On admission, the white blood cell count of COVID-19 patients (median 6.27 ×10⁹/L, IQR 4.75-8.35 ×10⁹/L) was almost 1.5 times lower than that in NCV (median 9.29 ×10⁹/L, IQR 6.98-12.29 ×10⁹/L) and NV patients (median 9.34 ×10⁹/L, IQR 6.79-12.51 ×10⁹/L, p<0.001). Eight (9.4%) of the COVID-19 patients had decreased white blood cell count, the proportion was over three times greater than that in NCV (2.6%, 5/194) and NV (3.1%, 11/354) group, while the proportion of increased white blood cell in COVID-19 patients (16.5%, 14/85) was almost three times lower than that in other two groups (NCV: 43.2%, 84/194, NV: 55.1%, 195/354, p<0.001) ( Table 2 ). Lymphocyte count of COVID-19 patients (median 2.48 ×10⁹/L, IQR 1.74-3.96 ×10⁹/L) was also almost 1.5 times lower than that in NCV (median 3.65×10⁹/L, IQR 2.46-5.78 ×10⁹/L) and NV patients (median 3.78 ×10⁹/L, IQR 2.36-5.61 ×10⁹/L, p<0.001). In COVID-19 group, higher proportion of patients (44.0%, 37/84) occurred to be lymphocyte count decreased compared with the other two groups (p<0.001) ( Table 2 ). And only ten (11.8%) of COVID-19 patients presented a lymphocyte count less than 1.5×10⁹/L. Consistently, the proportions of patients presented decreased lymphocyte count in NCV and NV group were less than COVID-19 patients (AOR_{NCV vs COVID-19}: 0.50, 95%CI: 0.27-0.91, p=0.023; AOR_{NV vs COVID-19}: 0.45, 95%CI: 0.26-0.78, p=0.004) ( Supplementary Table 4 ). The comparison of COVID-19, RSV, and IFA patients showed that the differences among them in white blood cell count and lymphocyte count were similar to the results of comparison between COVID-19 and NCV patients ( Supplementary Table 3 ).
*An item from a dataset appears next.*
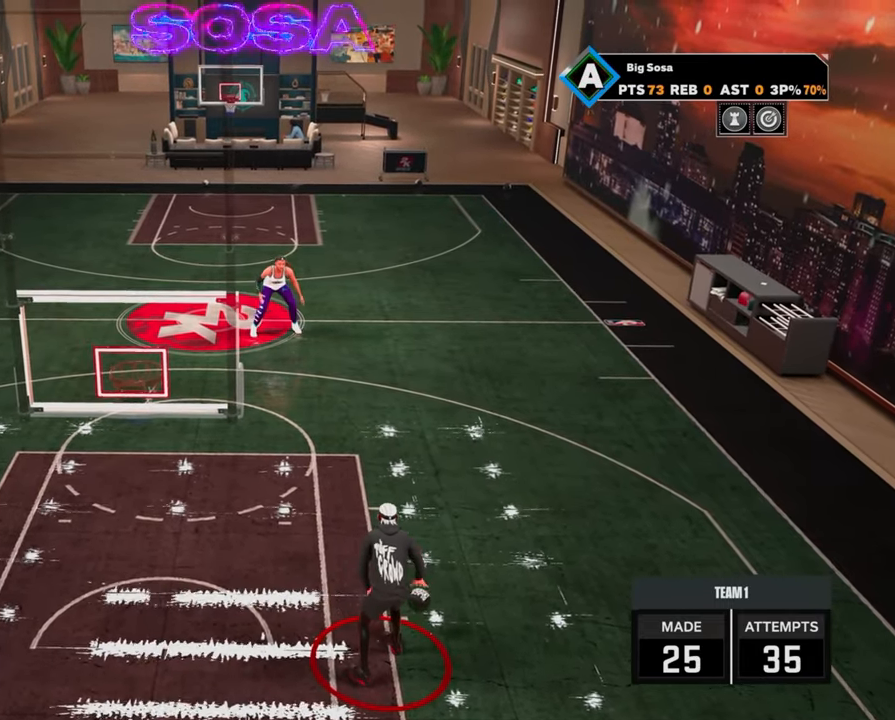
{"buttons": [], "left_stick": "center", "right_stick": "up", "events": [[333, "right_stick", "up"]]}
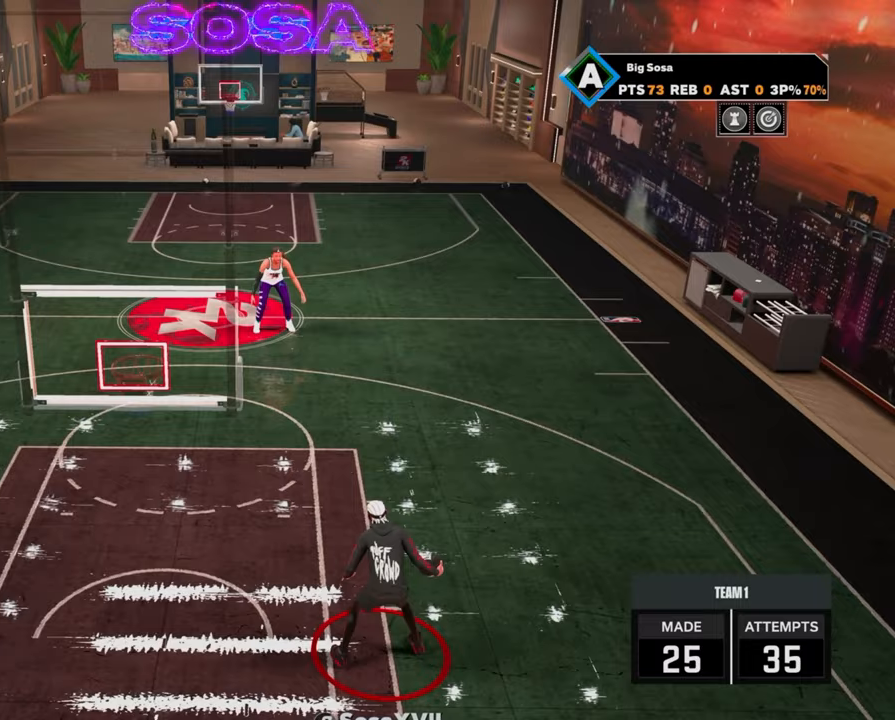
{"buttons": [], "left_stick": "center", "right_stick": "center", "events": [[33, "right_stick", "center"], [250, "right_stick", "up"], [483, "right_stick", "center"]]}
There were no significant differences in CRP results among the COVID-19, NCV and NV group (P>0.05). While, PCT of COVID-19 patients (median 0.05 ng/mL, IQR 0.02-0.10 ng/mL) was almost four times lower than the other two groups (NCV: median 0.19 ng/mL, IQR 0.10-0.56 ng/mL, NV: median 0.20 ng/mL, IQR 0.12-0.48 ng/mL, p<0.001). And the proportion of patients whose PCT tests were abnormal in COVID-19 group (10.7%, 6/56) was also four times lower than the other two groups (NCV: 45.5%, 61/134; NV: 42.3%, 63/149, p<0.001), which was verified after adjusting age and sex ( Table 2 , Supplementary Table 4 ). The median CKMB of COVID-19 patients was 13.00 U/L (IQR: 6.38-21.25), which was similar with the NCV patients (median 11.50 U/L, IQR 1.38-25.25 U/L), but about 2 times lower than NV patients (median 25.00 U/L, IQR 17.00-37.00 U/L). Abnormal CKMB result was occurred in 17.1% (12/70) and 28.5% (53/186) of patients in COVID-19 and NCV group respectively, which had no significant difference between the two groups (p>0.05); while the proportions of the two groups were both lower than that in NV group (51.1%, 165/323, p<0.001), the multivariable logistic regressions showed consistent results ( Table 2 and Supplementary Table 4 ). In COVID-19 patients, two (9.6%), eighteen (24.3%) patients were tested with abnormal ALT and AST results respectively, and no significant difference was observed in the two tests among the three group (p>0.05) ( Table 2 ). However, ALT results of COVID-19 patients (median 14.00 U/L, IQR 11.00-25.00 U/L) was lower than that in NV group (median 18.00 U/L, IQR 13.00-28.00 U/L), and the AST results of COVID-19 patients (median 31.20 U/L, IQR 21.00-40.28 U/L) was lower than that in NCV (median 36.00 U/L, IQR 30.00-46.00 U/L) and NV group (median 35.00 U/L, IQR 29.00-43.00 U/L) ( Table 2 ). The comparison of COVID-19, RSV, and IFA patients further verified the results of differences and similarities between COVID-19 and NCV patients ( Supplementary Table 3 ).

Discussion

Considering the huge health risk caused by COVID-19, our assumption used to be that pediatric COVID-19 patients should present serious outcomes in comparison with other pneumonias. However, we are surprised to find out that COVID-19 pediatric pneumonia is not special and similar to other viral pneumonia. And, fortunately, majority clinical characteristics of pediatric COVID-19 patients, including clinical symptoms, signs, radiographic and laboratory tests, were milder than pneumonia caused by other pathogens. Fever and cough were the most common symptoms both in COVID-19 pneumonia and other respiratory pathogens pneumonia, while, a relatively lower proportion of COVID-19 patients presented fever, cough, sputum production, shortness of breath, abnormal pulmonary auscultation. In Li’s study, they also showed that the proportions of cough and fever symptoms in COVID-19 patients were lower than those of IFA patients, which was consist with our findings (Li et al., 2020).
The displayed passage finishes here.